Все это так, но куда же было ее теперь девать? Обоз отбит, охрана частью рассеялась, частью полегла под выстрелами. Увести ее в отряд? Но такая красота непременно стала бы предметом распрей: ею пожелал бы владеть всякий! Вот уже и сейчас Миленко, приметив, как Вук любуется пленницей, молвил:

– Не помню, говорил ли я тебе, побратим, о нашем сербском богатыре, Крылатом Хреле? Про его силу рассказывали чудеса. Далеко в поле за Рашкою, которая протекает под Хрелиной горой, показывают дерево: до этого дерева Хреля, говорят, бросал свой тяжелый буздоган [42] из-за реки. Однажды ему пришла охота жениться, и он нашел себе молодую прекрасную девушку.
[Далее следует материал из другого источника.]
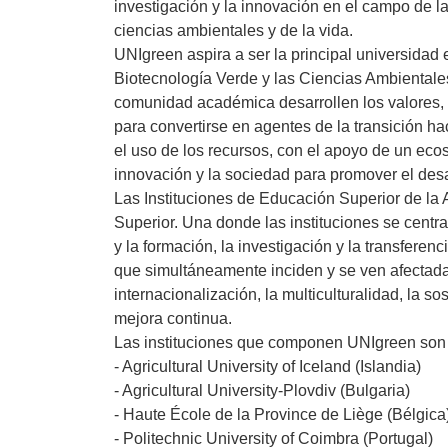
investigación y la innovación en el campo de la 
ciencias ambientales y de la vida.
UNIgreen aspira a ser la principal universidad 
Biotecnología Verde y las Ciencias Ambientales
comunidad académica desarrollen los valores, 
para convertirse en agentes de la transición h
el uso de los recursos, con el apoyo de un ecos
innovación y la sociedad para promover el desa
Las Instituciones de Educación Superior de la
Superior. Una donde las instituciones se centr
y la formación, la investigación y la transferen
que simultáneamente inciden y se ven afectada
internacionalización, la multiculturalidad, la so
mejora continua.
Las instituciones que componen UNIgreen son 
- Agricultural University of Iceland (Islandia)
- Agricultural University-Plovdiv (Bulgaria)
- Haute École de la Province de Liège (Bélgica
- Politechnic University of Coimbra (Portugal)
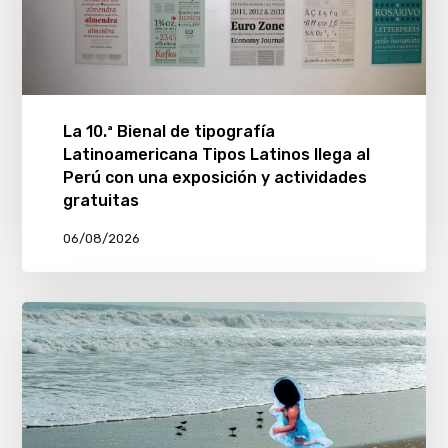
La 10.ª Bienal de tipografía
Latinoamericana Tipos Latinos llega al
Perú con una exposición y actividades
gratuitas
06/08/2026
Через два дня после свадьбы он взошел на свою башню, чтобы показать силу гостям, бросил булаву – и добросил ее не так далеко, как прежде. «Погоди, – сказали ему гости, смеясь, – поживешь еще с женою, и буздоган твой не долетит и до Рашки!» Хреля не ответил: он сошел вниз, взял свою жену в охапку и, размахнувшись, бросил бабу в реку!

Гайдуки захохотали, добродушно поглядывая на Вука, и только Арсений и Аница смотрели недобро.
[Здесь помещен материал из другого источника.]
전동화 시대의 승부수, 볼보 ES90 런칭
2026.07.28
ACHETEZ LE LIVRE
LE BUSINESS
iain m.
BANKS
– Не гнать же ее теперь, – пробурчал Вук смущенно. – Но и вам, охальникам, ее не видать! Давно хотел сказать: пускай Аница идет жить в деревню, не место ей среди мужиков; а вместе с ней поселится и эта девойка. Глядишь, найдется добрый человек, возьмет ее за себя по чести и по совести, а нет – сопроводим ее в Банялуку: какому ни есть почтенному турчину достанется...

Ох, как взвилась Аница! Ни словом не обмолвилась, не поперечилась никак, но глаза вспыхнули лютой ревностью, словно Вук приуготовил турчанку себе в наложницы, а не отослал от себя.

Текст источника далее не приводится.